_AIM OF THE EXERCISE_. Gather from the material every line that contains the string "Hattori".

[[ EXCERPTED RECORDS, beginning ]]

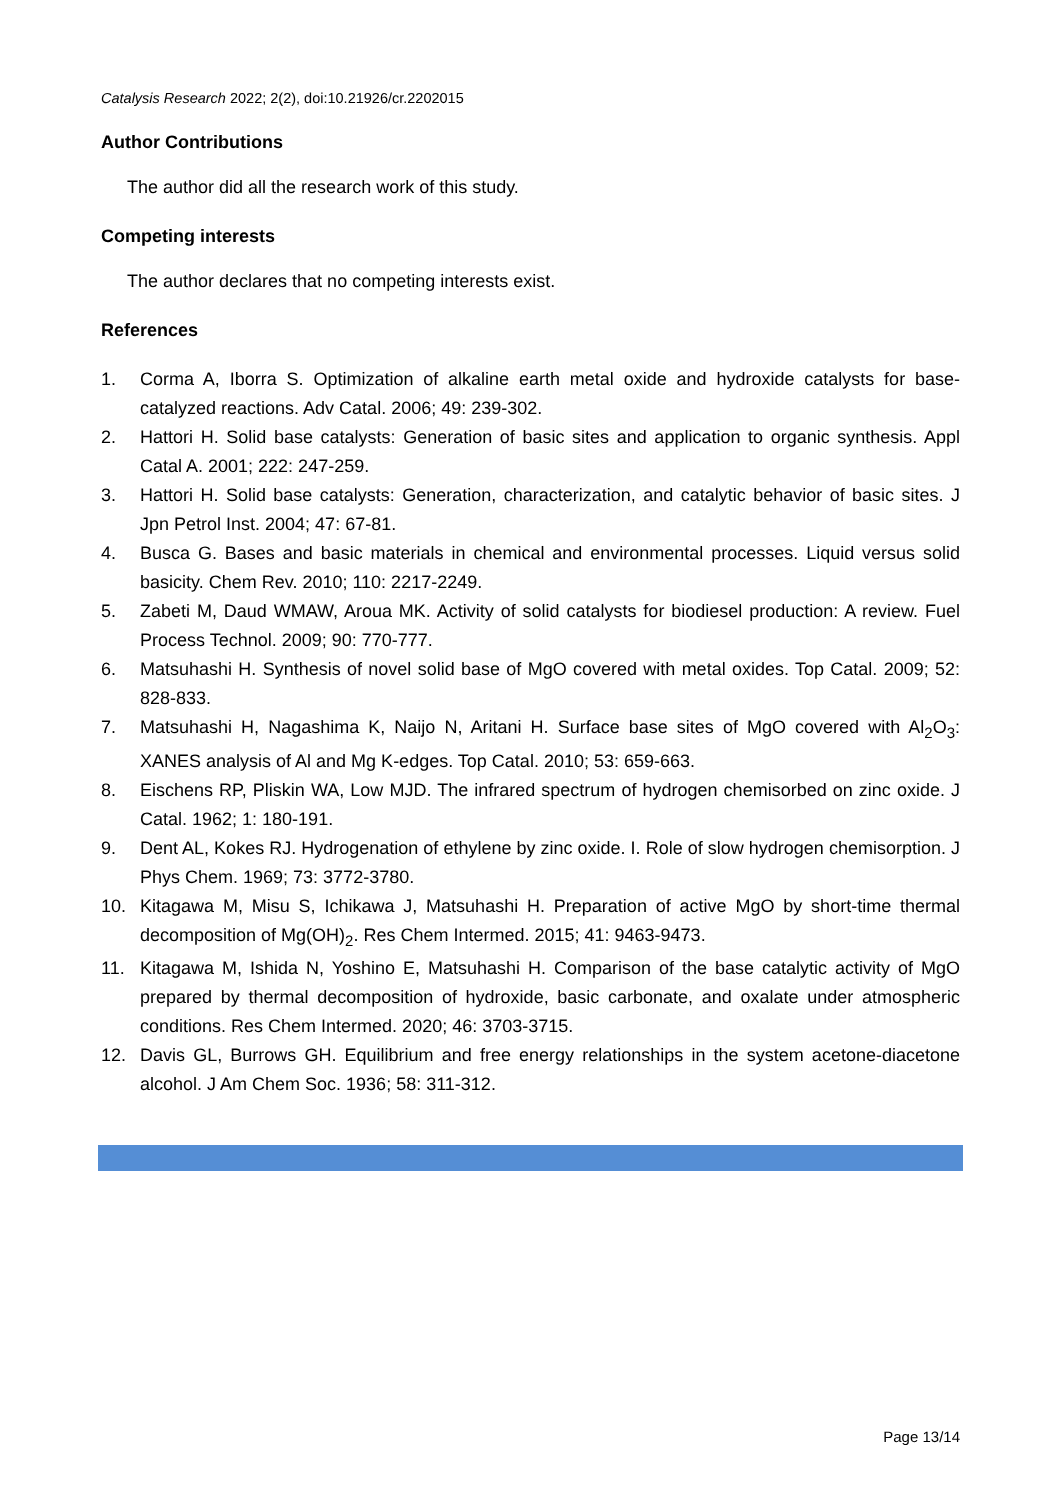Catalysis Research 2022; 2(2), doi:10.21926/cr.2202015
Author Contributions
The author did all the research work of this study.
Competing interests
The author declares that no competing interests exist.
References
1. Corma A, Iborra S. Optimization of alkaline earth metal oxide and hydroxide catalysts for base-catalyzed reactions. Adv Catal. 2006; 49: 239-302.
2. Hattori H. Solid base catalysts: Generation of basic sites and application to organic synthesis. Appl Catal A. 2001; 222: 247-259.
3. Hattori H. Solid base catalysts: Generation, characterization, and catalytic behavior of basic sites. J Jpn Petrol Inst. 2004; 47: 67-81.
4. Busca G. Bases and basic materials in chemical and environmental processes. Liquid versus solid basicity. Chem Rev. 2010; 110: 2217-2249.
5. Zabeti M, Daud WMAW, Aroua MK. Activity of solid catalysts for biodiesel production: A review. Fuel Process Technol. 2009; 90: 770-777.
6. Matsuhashi H. Synthesis of novel solid base of MgO covered with metal oxides. Top Catal. 2009; 52: 828-833.
7. Matsuhashi H, Nagashima K, Naijo N, Aritani H. Surface base sites of MgO covered with Al<sub>2</sub>O<sub>3</sub>: XANES analysis of Al and Mg K-edges. Top Catal. 2010; 53: 659-663.
8. Eischens RP, Pliskin WA, Low MJD. The infrared spectrum of hydrogen chemisorbed on zinc oxide. J Catal. 1962; 1: 180-191.
9. Dent AL, Kokes RJ. Hydrogenation of ethylene by zinc oxide. I. Role of slow hydrogen chemisorption. J Phys Chem. 1969; 73: 3772-3780.
10. Kitagawa M, Misu S, Ichikawa J, Matsuhashi H. Preparation of active MgO by short-time thermal decomposition of Mg(OH)<sub>2</sub>. Res Chem Intermed. 2015; 41: 9463-9473.
11. Kitagawa M, Ishida N, Yoshino E, Matsuhashi H. Comparison of the base catalytic activity of MgO prepared by thermal decomposition of hydroxide, basic carbonate, and oxalate under atmospheric conditions. Res Chem Intermed. 2020; 46: 3703-3715.
12. Davis GL, Burrows GH. Equilibrium and free energy relationships in the system acetone-diacetone alcohol. J Am Chem Soc. 1936; 58: 311-312.
Page 13/14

[[ EXCERPTED RECORDS, end ]]

_RESULT OF THE TASK_.
2. Hattori H. Solid base catalysts: Generation of basic sites and application to organic synthesis. Appl Catal A. 2001; 222: 247-259.
3. Hattori H. Solid base catalysts: Generation, characterization, and catalytic behavior of basic sites. J Jpn Petrol Inst. 2004; 47: 67-81.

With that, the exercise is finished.